*** Opening of Records provided ***

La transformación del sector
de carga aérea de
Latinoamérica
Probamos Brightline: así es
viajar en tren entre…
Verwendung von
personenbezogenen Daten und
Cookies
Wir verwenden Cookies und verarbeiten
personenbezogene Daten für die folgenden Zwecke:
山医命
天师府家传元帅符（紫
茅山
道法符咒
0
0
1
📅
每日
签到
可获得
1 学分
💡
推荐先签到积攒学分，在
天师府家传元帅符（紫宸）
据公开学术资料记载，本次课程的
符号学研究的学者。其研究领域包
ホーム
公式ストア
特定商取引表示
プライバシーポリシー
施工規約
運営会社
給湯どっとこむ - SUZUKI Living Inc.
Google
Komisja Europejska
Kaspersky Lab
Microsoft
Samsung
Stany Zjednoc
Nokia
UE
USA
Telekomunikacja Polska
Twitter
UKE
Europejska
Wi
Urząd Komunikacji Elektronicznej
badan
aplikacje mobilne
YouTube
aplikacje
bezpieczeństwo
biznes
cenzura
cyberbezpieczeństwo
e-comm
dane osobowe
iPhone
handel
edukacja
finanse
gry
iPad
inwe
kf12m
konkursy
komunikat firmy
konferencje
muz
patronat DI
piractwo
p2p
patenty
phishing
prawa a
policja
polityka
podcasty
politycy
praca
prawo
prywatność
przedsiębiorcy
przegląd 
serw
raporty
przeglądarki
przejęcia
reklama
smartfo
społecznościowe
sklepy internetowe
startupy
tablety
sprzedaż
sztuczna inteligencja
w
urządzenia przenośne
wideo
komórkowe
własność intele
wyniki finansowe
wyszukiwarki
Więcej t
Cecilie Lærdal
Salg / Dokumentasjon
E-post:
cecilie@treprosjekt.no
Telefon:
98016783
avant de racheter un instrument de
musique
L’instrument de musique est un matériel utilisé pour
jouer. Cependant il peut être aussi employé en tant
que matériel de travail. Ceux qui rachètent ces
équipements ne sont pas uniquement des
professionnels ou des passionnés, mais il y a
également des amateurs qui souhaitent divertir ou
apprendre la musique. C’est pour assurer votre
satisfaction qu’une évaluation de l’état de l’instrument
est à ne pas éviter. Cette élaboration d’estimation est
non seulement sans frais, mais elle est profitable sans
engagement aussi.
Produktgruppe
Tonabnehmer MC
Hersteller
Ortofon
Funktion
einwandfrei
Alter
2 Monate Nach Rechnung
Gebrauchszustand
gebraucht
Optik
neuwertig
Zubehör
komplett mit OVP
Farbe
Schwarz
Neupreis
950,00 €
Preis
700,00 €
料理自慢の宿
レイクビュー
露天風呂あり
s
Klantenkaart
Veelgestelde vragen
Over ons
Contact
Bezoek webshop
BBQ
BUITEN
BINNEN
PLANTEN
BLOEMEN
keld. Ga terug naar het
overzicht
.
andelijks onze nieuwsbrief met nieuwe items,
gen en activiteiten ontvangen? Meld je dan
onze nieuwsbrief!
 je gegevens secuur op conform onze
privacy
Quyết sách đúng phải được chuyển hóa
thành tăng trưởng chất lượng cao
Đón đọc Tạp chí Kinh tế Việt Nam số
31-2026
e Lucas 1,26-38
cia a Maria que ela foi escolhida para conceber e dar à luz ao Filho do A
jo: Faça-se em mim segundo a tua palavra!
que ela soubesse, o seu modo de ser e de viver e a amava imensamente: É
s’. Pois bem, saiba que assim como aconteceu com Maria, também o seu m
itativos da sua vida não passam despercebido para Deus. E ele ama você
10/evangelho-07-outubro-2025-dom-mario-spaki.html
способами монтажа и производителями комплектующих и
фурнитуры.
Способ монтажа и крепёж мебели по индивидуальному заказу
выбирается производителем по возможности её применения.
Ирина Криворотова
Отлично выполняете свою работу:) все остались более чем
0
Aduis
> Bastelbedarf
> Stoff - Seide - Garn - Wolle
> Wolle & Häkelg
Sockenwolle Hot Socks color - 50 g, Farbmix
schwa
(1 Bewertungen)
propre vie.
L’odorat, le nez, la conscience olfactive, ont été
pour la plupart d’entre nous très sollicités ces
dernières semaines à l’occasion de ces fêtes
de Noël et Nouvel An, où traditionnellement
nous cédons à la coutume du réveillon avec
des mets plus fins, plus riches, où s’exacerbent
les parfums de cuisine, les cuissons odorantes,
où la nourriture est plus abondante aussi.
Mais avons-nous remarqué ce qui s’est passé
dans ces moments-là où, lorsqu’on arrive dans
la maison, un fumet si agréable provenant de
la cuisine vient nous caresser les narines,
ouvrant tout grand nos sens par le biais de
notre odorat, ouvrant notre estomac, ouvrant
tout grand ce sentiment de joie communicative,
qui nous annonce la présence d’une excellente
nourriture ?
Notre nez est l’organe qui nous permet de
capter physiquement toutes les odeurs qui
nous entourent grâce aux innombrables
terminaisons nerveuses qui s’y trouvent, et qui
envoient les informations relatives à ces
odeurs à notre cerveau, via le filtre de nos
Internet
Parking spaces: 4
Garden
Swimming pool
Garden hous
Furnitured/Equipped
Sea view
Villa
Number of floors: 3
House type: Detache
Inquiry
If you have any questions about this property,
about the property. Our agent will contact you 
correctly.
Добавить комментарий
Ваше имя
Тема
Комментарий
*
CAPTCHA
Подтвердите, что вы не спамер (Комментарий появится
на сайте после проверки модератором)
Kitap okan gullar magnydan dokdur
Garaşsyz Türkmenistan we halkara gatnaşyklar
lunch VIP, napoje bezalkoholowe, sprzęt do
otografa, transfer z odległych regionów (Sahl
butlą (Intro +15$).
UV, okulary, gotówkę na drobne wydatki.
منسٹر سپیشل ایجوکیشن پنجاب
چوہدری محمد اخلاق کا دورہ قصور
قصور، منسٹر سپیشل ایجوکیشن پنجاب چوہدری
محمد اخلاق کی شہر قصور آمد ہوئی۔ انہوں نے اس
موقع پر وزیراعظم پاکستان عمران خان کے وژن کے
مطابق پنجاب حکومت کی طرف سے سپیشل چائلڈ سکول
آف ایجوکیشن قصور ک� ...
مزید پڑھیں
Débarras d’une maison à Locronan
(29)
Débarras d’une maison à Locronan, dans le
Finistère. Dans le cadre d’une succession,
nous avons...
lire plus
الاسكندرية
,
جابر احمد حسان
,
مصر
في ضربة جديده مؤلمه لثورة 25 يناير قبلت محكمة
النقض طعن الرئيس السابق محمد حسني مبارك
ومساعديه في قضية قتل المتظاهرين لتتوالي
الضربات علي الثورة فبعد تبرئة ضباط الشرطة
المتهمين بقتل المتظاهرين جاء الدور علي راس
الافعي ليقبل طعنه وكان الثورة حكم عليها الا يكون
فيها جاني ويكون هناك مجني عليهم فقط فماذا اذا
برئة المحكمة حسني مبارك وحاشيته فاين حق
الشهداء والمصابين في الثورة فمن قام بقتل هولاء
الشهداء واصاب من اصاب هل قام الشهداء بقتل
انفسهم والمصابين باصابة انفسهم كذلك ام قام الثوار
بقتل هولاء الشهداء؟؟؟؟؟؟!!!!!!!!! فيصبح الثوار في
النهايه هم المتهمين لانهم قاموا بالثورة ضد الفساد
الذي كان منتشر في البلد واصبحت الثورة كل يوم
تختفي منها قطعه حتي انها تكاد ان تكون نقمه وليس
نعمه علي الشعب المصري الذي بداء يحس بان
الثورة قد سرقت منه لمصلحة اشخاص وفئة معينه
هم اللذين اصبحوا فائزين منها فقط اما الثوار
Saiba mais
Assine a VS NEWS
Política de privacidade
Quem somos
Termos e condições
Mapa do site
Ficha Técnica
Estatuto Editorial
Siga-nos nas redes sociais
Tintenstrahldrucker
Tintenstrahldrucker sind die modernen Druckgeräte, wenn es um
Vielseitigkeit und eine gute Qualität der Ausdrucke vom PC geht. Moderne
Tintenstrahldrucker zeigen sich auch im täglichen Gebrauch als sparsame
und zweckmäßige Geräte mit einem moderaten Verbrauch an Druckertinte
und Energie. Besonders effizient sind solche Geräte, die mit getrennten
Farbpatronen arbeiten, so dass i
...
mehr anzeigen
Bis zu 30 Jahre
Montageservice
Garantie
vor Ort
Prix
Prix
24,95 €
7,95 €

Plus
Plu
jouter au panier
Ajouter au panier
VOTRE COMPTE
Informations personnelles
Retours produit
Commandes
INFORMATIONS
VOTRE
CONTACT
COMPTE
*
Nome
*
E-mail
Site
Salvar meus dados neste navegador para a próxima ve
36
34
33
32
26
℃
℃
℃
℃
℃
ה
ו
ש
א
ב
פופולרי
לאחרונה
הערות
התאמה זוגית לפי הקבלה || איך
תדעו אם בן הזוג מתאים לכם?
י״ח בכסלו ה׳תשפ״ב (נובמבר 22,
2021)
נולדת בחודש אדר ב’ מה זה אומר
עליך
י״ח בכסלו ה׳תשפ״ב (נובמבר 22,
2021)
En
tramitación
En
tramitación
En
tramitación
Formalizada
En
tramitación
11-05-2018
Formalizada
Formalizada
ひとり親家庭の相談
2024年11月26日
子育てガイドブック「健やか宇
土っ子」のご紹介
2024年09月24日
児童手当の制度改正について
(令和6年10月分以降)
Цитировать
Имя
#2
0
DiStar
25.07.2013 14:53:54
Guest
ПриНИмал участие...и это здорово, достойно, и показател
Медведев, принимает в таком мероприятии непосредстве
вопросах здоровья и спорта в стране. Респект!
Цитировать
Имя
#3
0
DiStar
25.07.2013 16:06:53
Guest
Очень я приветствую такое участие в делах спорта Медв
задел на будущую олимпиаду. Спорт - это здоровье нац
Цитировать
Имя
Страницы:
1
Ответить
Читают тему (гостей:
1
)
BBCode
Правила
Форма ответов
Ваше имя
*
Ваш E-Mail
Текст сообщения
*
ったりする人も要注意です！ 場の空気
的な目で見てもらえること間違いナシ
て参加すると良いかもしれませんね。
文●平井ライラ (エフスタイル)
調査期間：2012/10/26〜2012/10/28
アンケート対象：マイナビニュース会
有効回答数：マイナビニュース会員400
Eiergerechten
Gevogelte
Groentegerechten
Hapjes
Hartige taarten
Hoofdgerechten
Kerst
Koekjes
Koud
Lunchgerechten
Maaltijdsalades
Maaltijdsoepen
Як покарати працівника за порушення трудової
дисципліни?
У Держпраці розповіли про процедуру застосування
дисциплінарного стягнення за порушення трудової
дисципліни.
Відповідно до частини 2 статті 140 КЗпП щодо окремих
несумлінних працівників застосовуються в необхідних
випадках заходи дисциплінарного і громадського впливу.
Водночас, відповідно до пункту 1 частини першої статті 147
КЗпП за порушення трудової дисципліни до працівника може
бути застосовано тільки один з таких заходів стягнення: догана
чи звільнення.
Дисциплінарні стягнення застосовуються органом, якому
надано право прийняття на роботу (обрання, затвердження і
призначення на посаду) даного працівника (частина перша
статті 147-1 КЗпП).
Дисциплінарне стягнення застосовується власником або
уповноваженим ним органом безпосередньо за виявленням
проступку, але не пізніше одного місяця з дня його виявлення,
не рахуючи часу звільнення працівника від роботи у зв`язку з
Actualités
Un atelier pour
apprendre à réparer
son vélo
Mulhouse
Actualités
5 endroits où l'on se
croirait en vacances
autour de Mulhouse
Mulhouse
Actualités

*** Close of Records provided ***

Please rewrite the data from its first line through the line containing "2 Monate Nach Rechnung", putting "Audio-Technica" in place of "Ortofon" and keeping everything else unchanged.

Exercise answer |
La transformación del sector
de carga aérea de
Latinoamérica
Probamos Brightline: así es
viajar en tren entre…
Verwendung von
personenbezogenen Daten und
Cookies
Wir verwenden Cookies und verarbeiten
personenbezogene Daten für die folgenden Zwecke:
山医命
天师府家传元帅符（紫
茅山
道法符咒
0
0
1
📅
每日
签到
可获得
1 学分
💡
推荐先签到积攒学分，在
天师府家传元帅符（紫宸）
据公开学术资料记载，本次课程的
符号学研究的学者。其研究领域包
ホーム
公式ストア
特定商取引表示
プライバシーポリシー
施工規約
運営会社
給湯どっとこむ - SUZUKI Living Inc.
Google
Komisja Europejska
Kaspersky Lab
Microsoft
Samsung
Stany Zjednoc
Nokia
UE
USA
Telekomunikacja Polska
Twitter
UKE
Europejska
Wi
Urząd Komunikacji Elektronicznej
badan
aplikacje mobilne
YouTube
aplikacje
bezpieczeństwo
biznes
cenzura
cyberbezpieczeństwo
e-comm
dane osobowe
iPhone
handel
edukacja
finanse
gry
iPad
inwe
kf12m
konkursy
komunikat firmy
konferencje
muz
patronat DI
piractwo
p2p
patenty
phishing
prawa a
policja
polityka
podcasty
politycy
praca
prawo
prywatność
przedsiębiorcy
przegląd 
serw
raporty
przeglądarki
przejęcia
reklama
smartfo
społecznościowe
sklepy internetowe
startupy
tablety
sprzedaż
sztuczna inteligencja
w
urządzenia przenośne
wideo
komórkowe
własność intele
wyniki finansowe
wyszukiwarki
Więcej t
Cecilie Lærdal
Salg / Dokumentasjon
E-post:
cecilie@treprosjekt.no
Telefon:
98016783
avant de racheter un instrument de
musique
L’instrument de musique est un matériel utilisé pour
jouer. Cependant il peut être aussi employé en tant
que matériel de travail. Ceux qui rachètent ces
équipements ne sont pas uniquement des
professionnels ou des passionnés, mais il y a
également des amateurs qui souhaitent divertir ou
apprendre la musique. C’est pour assurer votre
satisfaction qu’une évaluation de l’état de l’instrument
est à ne pas éviter. Cette élaboration d’estimation est
non seulement sans frais, mais elle est profitable sans
engagement aussi.
Produktgruppe
Tonabnehmer MC
Hersteller
Audio-Technica
Funktion
einwandfrei
Alter
2 Monate Nach Rechnung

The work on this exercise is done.